Interestingly, these individual variations observed in the laboratory settings were also apparent in the mature cells of the donors, indicating that these unique cellular development patterns have significant implications for each individual’s growth journey.
The researchers believe that their findings suggest these unique cellular patterns not only exemplify the distinct pathways of an individual’s development but also signify potential indicators of a person’s lifelong health and disease risks. Colantuoni mentions that these insights could lead to more tailored approaches in regenerative medicine.
“We propose that studying induced pluripotent stem cells and their derivatives can help identify each patient’s risk factors for complex diseases and determine the most effective personalized treatments,” states Colantuoni. “We envision a future where a patient’s comprehensive medical history, genomic data, and living cells are integrated to accurately diagnose and customize medical care.”
Colantuoni emphasizes that scientists are only starting to comprehend the specific molecular mechanisms that underlie the variations in human cellular development. Additional studies with broader and more diverse donor populations are necessary to fully understand the long-term health consequences of the unique trajectories of an individual’s developing cells.

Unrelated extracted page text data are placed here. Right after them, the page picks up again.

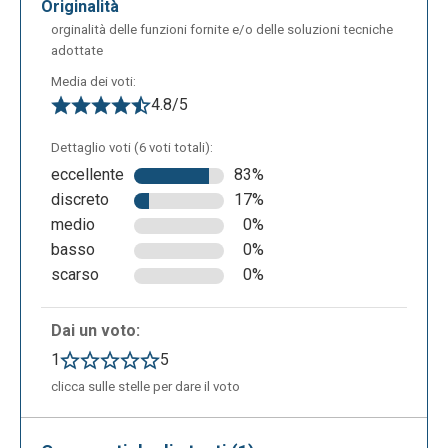
originalità
orginalità delle funzioni fornite e/o delle soluzioni tecniche
adottate
Media dei voti:
4.8/5
Dettaglio voti (6 voti totali):
eccellente
83%
discreto
17%
medio
0%
basso
0%
scarso
0%
Dai un voto:
1
5
clicca sulle stelle per dare il voto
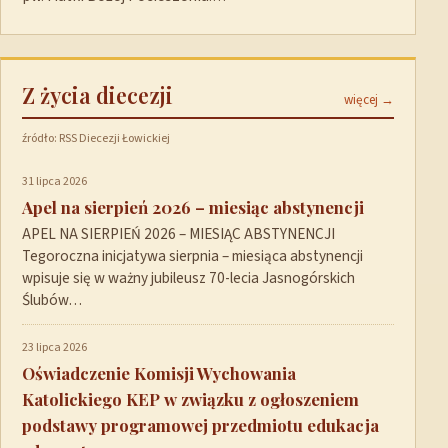
Z życia diecezji
więcej →
źródło: RSS Diecezji Łowickiej
31 lipca 2026
Apel na sierpień 2026 – miesiąc abstynencji
APEL NA SIERPIEŃ 2026 – MIESIĄC ABSTYNENCJI
Tegoroczna inicjatywa sierpnia – miesiąca abstynencji
wpisuje się w ważny jubileusz 70-lecia Jasnogórskich
Ślubów…
23 lipca 2026
Oświadczenie Komisji Wychowania
Katolickiego KEP w związku z ogłoszeniem
podstawy programowej przedmiotu edukacja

Additional contributors to this research include Suel-Kee Kim, Seungmae Seo, Genevieve Stein-O’Brien, Amritha Jaishankar, Kazuya Ogawa, Nicola Micali, Yanhong Wang, Thomas Hyde, Joel Kleinman, Elana Fertig, Joo Heon Shin, Daniel Weinberger, Joshua Chenoweth, Daniel Hoeppner, and Ronald McKay.
Financial support for this study was provided by NCI/NIH grants R01CA177669, P30CA006973, U01CA212007, and U01CA253403, along with the Johns Hopkins University Catalyst Award, which includes EJF R01NS116418, R01HG010898, MH116488, and U01MH124619, awarded to N.S. Data sharing and visualization through NeMO Analytics were backed by grants R24MH114815 and R01DC019370.